Actually the murder plot is nearly coincidental. The book is mostly a celebration of the consciously kooky characters in the town (such as the historical romantic novelist whose speech is larded with "stap me" and "zounds", the wheatgerm-and-raw-parsnip health faddist, and the dog "generally supposed to be part beagle, part bloodhound, part black bear and the rest a mystery although speculation ranged everywhere from badger to brontosaurus"). Although every character has his or (more usually) her quirkiness, they're all treated with reasonable respect, even the villains. The main action deals with an attempt to pack the vote on the Development Commission, and the Gardening and Roving Club's efforts to prevent it. (And to organise a golden wedding anniversary party.) But the murder does eventually get solved, and that plays by the rules.

As with most of MacLeod's books I've read so far, this is also a van Dine violation: one of the businesses at hand is most definitely to bring a lovelorn couple to the hymeneal altar.
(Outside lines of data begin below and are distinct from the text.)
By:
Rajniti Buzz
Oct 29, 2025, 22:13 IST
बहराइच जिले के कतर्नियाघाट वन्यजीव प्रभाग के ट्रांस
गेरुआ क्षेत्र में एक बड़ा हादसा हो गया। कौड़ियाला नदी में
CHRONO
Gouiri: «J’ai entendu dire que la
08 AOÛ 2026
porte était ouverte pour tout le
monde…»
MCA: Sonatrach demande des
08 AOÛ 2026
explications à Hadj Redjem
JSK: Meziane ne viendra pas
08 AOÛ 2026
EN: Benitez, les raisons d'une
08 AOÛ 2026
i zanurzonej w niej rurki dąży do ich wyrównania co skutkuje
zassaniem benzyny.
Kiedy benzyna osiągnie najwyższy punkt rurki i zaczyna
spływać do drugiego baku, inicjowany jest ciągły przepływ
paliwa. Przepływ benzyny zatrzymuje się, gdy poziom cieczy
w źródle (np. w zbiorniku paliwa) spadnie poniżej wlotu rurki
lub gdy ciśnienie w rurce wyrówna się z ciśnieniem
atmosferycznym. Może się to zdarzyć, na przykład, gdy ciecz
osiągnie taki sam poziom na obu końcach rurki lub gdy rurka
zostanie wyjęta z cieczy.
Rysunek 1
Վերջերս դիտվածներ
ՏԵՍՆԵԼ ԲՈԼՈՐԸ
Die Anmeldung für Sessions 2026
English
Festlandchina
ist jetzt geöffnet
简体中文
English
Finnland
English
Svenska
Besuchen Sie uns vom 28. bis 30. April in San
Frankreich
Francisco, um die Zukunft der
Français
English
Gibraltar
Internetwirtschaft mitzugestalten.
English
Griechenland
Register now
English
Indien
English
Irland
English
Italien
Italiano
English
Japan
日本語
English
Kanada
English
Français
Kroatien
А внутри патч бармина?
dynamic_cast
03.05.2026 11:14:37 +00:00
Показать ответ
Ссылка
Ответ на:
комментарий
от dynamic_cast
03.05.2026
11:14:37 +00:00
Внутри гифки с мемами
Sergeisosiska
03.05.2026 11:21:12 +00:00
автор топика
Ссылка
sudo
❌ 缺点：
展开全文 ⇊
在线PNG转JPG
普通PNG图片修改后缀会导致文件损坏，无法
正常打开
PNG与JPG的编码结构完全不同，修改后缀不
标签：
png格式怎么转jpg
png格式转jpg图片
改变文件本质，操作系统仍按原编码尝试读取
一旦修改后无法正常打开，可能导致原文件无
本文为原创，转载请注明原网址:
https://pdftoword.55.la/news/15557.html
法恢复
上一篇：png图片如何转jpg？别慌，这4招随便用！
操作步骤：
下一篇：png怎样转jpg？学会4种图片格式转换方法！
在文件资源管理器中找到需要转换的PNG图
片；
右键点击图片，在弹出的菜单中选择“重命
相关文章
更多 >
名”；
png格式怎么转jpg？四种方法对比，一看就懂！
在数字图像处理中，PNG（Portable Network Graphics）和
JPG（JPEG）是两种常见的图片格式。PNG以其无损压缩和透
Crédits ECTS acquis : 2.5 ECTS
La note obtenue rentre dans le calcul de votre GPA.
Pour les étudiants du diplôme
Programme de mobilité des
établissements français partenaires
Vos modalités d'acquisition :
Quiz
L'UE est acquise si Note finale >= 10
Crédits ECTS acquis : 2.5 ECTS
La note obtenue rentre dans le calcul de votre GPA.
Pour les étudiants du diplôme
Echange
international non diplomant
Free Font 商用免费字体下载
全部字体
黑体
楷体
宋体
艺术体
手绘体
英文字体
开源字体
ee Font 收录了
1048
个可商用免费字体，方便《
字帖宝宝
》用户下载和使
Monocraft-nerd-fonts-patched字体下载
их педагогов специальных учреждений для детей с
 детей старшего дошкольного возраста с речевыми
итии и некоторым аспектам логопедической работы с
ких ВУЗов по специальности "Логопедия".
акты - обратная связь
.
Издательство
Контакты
It's rather less straightforward than the others in that there are rivals for Dittany's affections, though the outcome is never in serious doubt.

It's another very light-weight book, and I find I'm reading MacLeod mostly as a change of pace and palate-cleanser after long series or more intense books. Competently written, and sufficiently inspired to be thoroughly enjoyable without either rising or trying to rise to great heights of immortality.- Followed by The Grub-and-Stakers Quilt a Bee.